A trip to China will stimulate all of your senses. Whether you are walking along the Great Wall, snapping pictures of the Terracotta Warriors or sipping a cup of tea, knowing what to pack will help ensure that you are able to take advantage of all that the country has to offer.
1. Comfortable walking shoes.
Whether walking the streets of Shanghai or hiking Huangshan Mountain, comfortable walking shoes are an absolute must for your China packing list. Sandals with an ankle strap can also come in handy but shouldn’t be chosen over covered toes and heels if you’re running short on space.
2. Electrical adapters.
Traveling with iPods, laptops, tablets and e-readers often shadow travel plans with an unnecessary security burden, an extra hassle and a few extra pounds. If your plans require them, however, remember that you’ll need an electrical adapter to recharge their batteries.
3. Rain jacket or winter coat.
Pick between a rainproof jacket and heavy winter coat depending on your season of travel, but be sure to take one or the other. Rain is common during summer months in China, and winters can be punishingly cold with heavy snowfall and piercing winds.
4. Hand-washable clothing that dries quickly.
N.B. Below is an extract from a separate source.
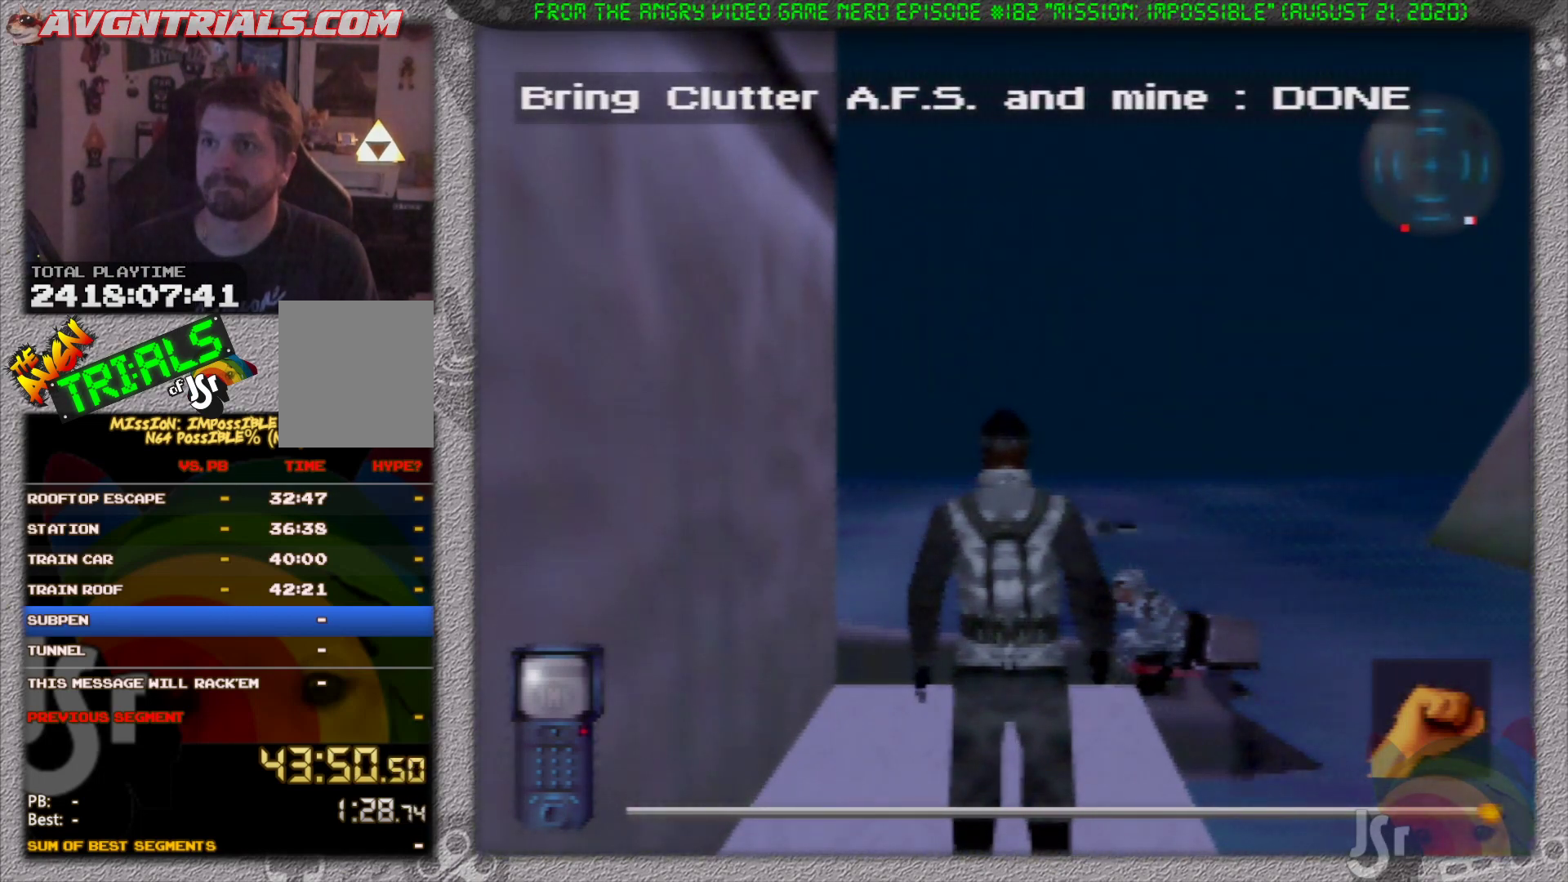
{"dt_ms": 500, "buttons": [], "left_stick": "left", "events": []}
It’s not uncommon to be unable to machine wash your clothes during travel, so it’s important to bring clothes that you can wash by hand and that will dry overnight – especially if your travels take you to less developed areas that tend to dirty clothing much quicker than cities. Wrinkle-proof pieces made from synthetic fabrics are great and are typically more comfortable than other options.
5. Minimal luggage.
In making cuts for what stays and what goes, keep in mind that you’ll likely have to carry all of your luggage at once and probably up several flights of stairs. Don’t plan on using elevators and escalators when traveling to China, as you’re unlikely to find them in subway stations, airports, train stations and even some hotels.
5. Wordless Travel Book.
The language barrier can be one of the most difficult aspects of getting around China. To help reduce the confusion and misunderstandings that can occur, bring a wordless travel book with you. Instead of pantomiming what you want and hoping you’ll be understood, you can point to a picture.